*WHAT IS REQUIRED*
Using the excerpt on gender equality and the doctrine of wilāya below, decide whether each statement agrees with it: (a) the majority of religious leaders have taken a conservative position; (b) the significant Pakistani judgment on the requirement of a marriage guardian came in 1980; (c) the chapter is divided into three sections. Answer each with yes or no and quote the deciding words of the excerpt.

*EXCERPT*
☆ ☆ ☆ ☆ ☆ ☆ ☆

Gender Equality and the Doctrine of Wilāya
Approaches to Reform
GENDER EQUALITY AND THE DOCTRINE OF WILĀYA
Muhammad Khalid Masud
Muslim scholarship has been divided over the status and rights of women in Islam, with issues ranging from polygamy and the right of divorce to gender equality. Even though the majority of religious leaders (ʿulamāʾ) have taken a conservative position, a growing number of scholars and jurists regard gender equality as the basic Islamic principle,1 and reject discrimination on the basis of gender. Unfortunately, this large diversity of Muslim voices is usually ignored, and writers on Islam generally describe the religion as incompatible with modernity and human rights, especially with regard to the principle of gender equality. Essentialising a legal tradition in this manner overlooks the social evolution of that tradition and its doctrines. This chapter studies the diversity of views among Muslim jurists about the doctrine of wilāya.2 This diversity also reflects the changing social perception of gender over time. From case laws of the early colonial period in India, when British judges were mostly prejudiced against gender equality and regarded the rights given to women by Muslim family law as immoral,3 to family law reforms that began in Muslim societies after independence, the perception of gender equality has changed considerably. The reformist governments in Muslim countries adopted the methodology of Islamic modernism that stood for compatibility between Islam and modernity while the conservatives continue to oppose these reforms. The change in gender perception under the rising influence of Islamism in the late twentieth century has once again impacted the principle of gender equality. In Pakistan, legislation during the Islamisation of laws (1980–90) and a significant judgment (1997) on the requirement of a marriage guardian exemplify this influence.
Ignoring the inner dynamics of Muslim discourses, one tends to simplify the social and intellectual diversity in Muslim societies. The interest and focus on gender equality in current debates on Islamic law in fact points to the disturbing phenomena of forced marriages, honour killings and domestic violence that go unchallenged under traditional laws. To reduce this focus on reforms in Muslim societies to a Western impact, and to interpret Islamic modernist and ‘progressive’ Muslim discourses for gender equality as apologetic and Westernised, is to overlook this inner dynamism. Debates on gender equality, especially about wilāya (marriage guardianship) in the wake of the 1997 judgment in Pakistan, which I discuss below in this chapter, also reveal the ongoing tension about gender equality between reformists and the conservatives, who have renewed their emphasis on Islam’s incompatibility with modernity. They describe gender equality as a Western agenda that disrupts Muslim family structure, and defend wilāya as a divine law. In this chapter I argue that Muslim jurists have been interpreting gender equality over time in ways informed by their respective social contexts, and that the doctrine of wilāya is a social construction. The chapter is divided into three sections. The first offers a brief summary of the classical doctrine of marriage guardianship. The second analyses this doctrine, showing that social contexts informed the doctrine. The third looks at the issue of gender equality in some recent reconstructions of the concept of marriage guardianship.
2. The classical doctrine of wilāyat al-ijbār
The classical doctrine of marriage guardianship (wilāyat al-ijbār) is highly complex, as the jurists are divided over the meaning and interpretation of the terms wilāya (guardianship) and ijbār (coercion), as well as over the nature and authority of the marriage guardian. The following is a very brief summary of the doctrine.

☆ ☆ ☆ ☆ ☆ ☆ ☆

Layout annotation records
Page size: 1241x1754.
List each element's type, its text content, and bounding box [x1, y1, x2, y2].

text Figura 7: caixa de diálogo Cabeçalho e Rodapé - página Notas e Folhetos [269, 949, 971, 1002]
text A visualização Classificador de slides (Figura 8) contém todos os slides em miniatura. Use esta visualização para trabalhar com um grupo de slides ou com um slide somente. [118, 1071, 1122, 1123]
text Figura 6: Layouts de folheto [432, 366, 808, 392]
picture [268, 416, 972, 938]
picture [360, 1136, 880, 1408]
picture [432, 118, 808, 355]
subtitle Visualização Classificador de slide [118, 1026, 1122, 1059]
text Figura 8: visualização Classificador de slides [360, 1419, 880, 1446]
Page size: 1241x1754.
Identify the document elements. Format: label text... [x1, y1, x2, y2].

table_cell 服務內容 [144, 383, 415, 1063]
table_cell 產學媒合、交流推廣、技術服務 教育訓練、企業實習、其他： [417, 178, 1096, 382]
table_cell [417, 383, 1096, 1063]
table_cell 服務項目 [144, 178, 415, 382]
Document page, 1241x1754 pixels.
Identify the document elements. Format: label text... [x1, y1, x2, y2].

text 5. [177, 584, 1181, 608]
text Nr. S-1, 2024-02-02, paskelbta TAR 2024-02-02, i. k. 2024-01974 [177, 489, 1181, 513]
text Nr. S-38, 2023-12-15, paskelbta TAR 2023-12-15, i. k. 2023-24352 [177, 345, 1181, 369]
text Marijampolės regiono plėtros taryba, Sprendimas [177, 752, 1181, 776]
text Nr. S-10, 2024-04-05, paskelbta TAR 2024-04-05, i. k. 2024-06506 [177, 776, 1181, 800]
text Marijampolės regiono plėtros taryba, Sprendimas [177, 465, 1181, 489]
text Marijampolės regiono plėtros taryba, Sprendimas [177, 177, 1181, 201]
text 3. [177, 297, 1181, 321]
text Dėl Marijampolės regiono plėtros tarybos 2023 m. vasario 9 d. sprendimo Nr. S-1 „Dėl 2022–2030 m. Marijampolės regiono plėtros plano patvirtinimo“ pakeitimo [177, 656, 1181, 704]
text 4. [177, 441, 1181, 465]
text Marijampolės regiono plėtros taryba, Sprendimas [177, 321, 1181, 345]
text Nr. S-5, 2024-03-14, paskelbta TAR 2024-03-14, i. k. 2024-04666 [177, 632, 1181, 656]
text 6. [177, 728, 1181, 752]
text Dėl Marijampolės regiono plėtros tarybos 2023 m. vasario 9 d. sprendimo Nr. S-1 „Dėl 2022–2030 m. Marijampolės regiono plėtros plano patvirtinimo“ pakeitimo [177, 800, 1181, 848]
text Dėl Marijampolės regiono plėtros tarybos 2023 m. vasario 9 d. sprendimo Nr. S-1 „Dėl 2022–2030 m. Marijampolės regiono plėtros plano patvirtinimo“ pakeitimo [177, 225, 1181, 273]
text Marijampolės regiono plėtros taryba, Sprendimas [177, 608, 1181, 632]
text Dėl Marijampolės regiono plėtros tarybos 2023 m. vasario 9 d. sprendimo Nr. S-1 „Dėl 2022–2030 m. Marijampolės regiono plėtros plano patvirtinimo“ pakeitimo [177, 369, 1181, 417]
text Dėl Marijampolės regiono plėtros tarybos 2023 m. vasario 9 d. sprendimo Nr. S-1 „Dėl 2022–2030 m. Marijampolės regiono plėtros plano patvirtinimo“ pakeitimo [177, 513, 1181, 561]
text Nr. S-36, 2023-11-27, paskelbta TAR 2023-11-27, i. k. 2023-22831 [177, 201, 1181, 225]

☆ ☆ ☆ ☆ ☆ ☆ ☆

*RESULT OF THE EXERCISE*
(a) Yes: "Even though the majority of religious leaders (ʿulamāʾ) have taken a conservative position"
(b) No: "a significant judgment (1997) on the requirement of a marriage guardian"
(c) Yes: "The chapter is divided into three sections."